In recent seasons IFK Eskilstuna have had the following average attendance statistics:

| Season | Average attendance | Division / Section | Level |
|---|---|---|---|
| 2005 | 484 | Div 3 Västra Svealand | Tier 4 |
| 2006 | 693 | Div 2 Östra Svealand | Tier 4 |
| 2007 | 533 | Div 2 Östra Svealand | Tier 4 |
| 2008 | 372 | Div 2 Södra Svealand | Tier 4 |
| 2009 | 172 | Div 3 Södra Svealand | Tier 5 |
| 2010 | 236 | Div 3 Västra Svealand | Tier 5 |
| 2011 | 708 | Div 3 Södra Svealand | Tier 5 |
| 2012 | 329 | Div 3 Södra Svealand | Tier 5 |
| 2013 | ? | Div 3 Västra Svealand | Tier 5 |
| 2014 | 208 | Div 3 Södra Svealand | Tier 5 |
| 2015 | ? | Div 4 Södermanland | Tier 6 |
| 2016 | 222 | Div 4 Södermanland | Tier 6 |
| 2017 | 196 | Div 3 Västra Svealand | Tier 5 |
| 2018 | 228 | Div 3 Västra Svealand | Tier 5 |
| 2019 | ? | Div 3 Södra Svealand | Tier 5 |
| 2019 |  | Div 2 Södra Svealand | Tier 4 |

- Attendance statistics are provided in the Publikliga sections of the Svenska Fotbollförbundet website.
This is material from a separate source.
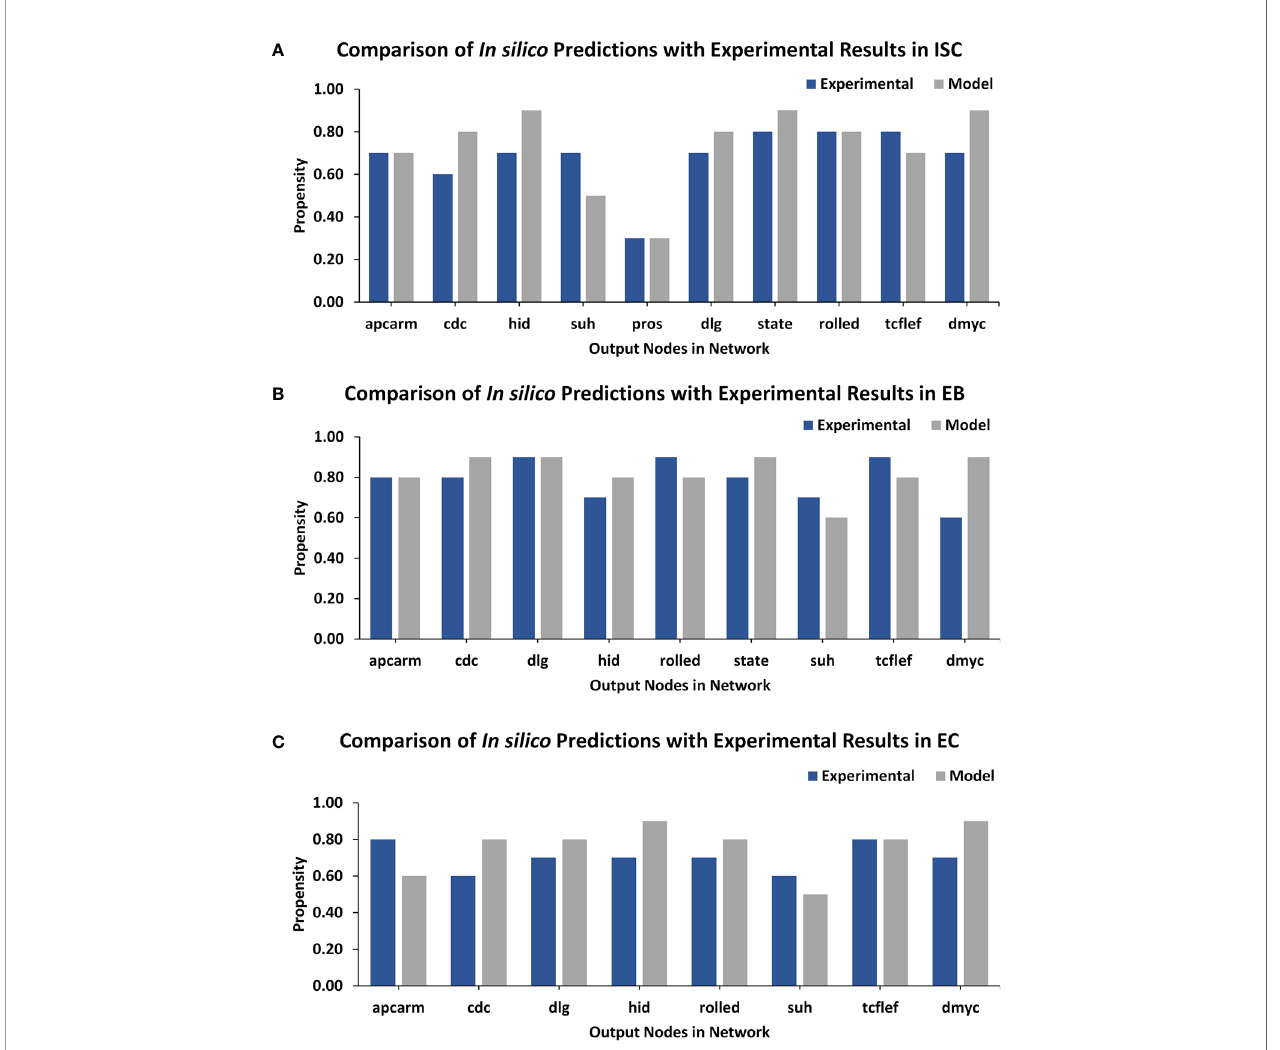
FIGURE 3 | TISON output nodes propensities ( in silico results) validation from FlyGut-seq database ( in vivo results). (A) Comparison of ten output nodes propensities in ISC network: adenomatous polyposis coli (Apc2), cdc42 (Cdc42), head involution defective (hid), suppressor of hairless (Su(H)), prospero (pros), discs large 1 (dlg1), signal-transducer and activator of transcription protein at 92E (Stat92E), rolled (rl), pangolin (pan), and dMyc (myc). (B) Comparison of nine output nodes propensities in EB network: adenomatous polyposis coli (Apc2), cdc42 (Cdc42), discs large 1 (dlg1), head involution defective (hid), rolled (rl), signal- transducer, and activator of transcription protein at 92E (Stat92E), suppressor of hairless (Su(H)), pangolin (pan), and dMyc (myc). (C) Comparison of eight output nodes propensities in EC network: adenomatous polyposis coli (Apc2), cdc42 (Cdc42), discs large 1 (dlg1), head involution defective (hid), rolled (rl), suppressor of hairless (Su(H)), pangolin (pan) and dMyc (myc) ( Supplementary Table 10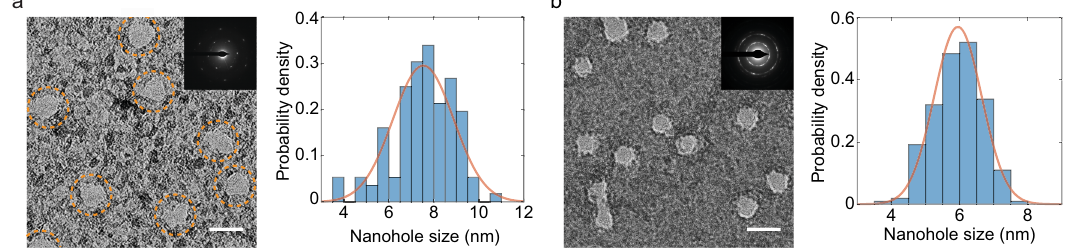
Fig. 1| Creationofnanoholesin suspended GO.a , b TEMimagesand normalized poresizedistributionsofsuspendedGOspecimensirradiatedwith710MeVBiions: a single-layer GO, ion fl uence of 2×10 11 ionscm − 2 , b 3 – 4-layer GO, ion fl uence of 4×10 11 ionscm − 2 . Insets show the corresponding selected area electron diffraction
The attendance record at Tunavallen was set in 1963 when 22,491 spectators attended the match with GAIS.

==Achievements==
- Swedish Champions
  - Winners (1): 1921

===League===
- Division 1 Norra:
  - Runners-up (2): 1987, 1988

===Cups===
- Svenska Mästerskapet:
  - Winners (1): 1921
  - Runners-up (1): 1923

==Footnotes==
A. The title of "Swedish Champions" has been awarded to the winner of four different competitions over the years. Between 1896 and 1925 the title was awarded to the winner of Svenska Mästerskapet, a stand-alone cup tournament. No club were given the title between 1926 and 1930 even though the first-tier league Allsvenskan was played. In 1931 the title was reinstated and awarded to the winner of Allsvenskan. Between 1982 and 1990 a play-off in cup format was held at the end of the league season to decide the champions. After the play-off format in 1991 and 1992 the title was decided by the winner of Mästerskapsserien, an additional league after the end of Allsvenskan. Since the 1993 season the title has once again been awarded to the winner of Allsvenskan.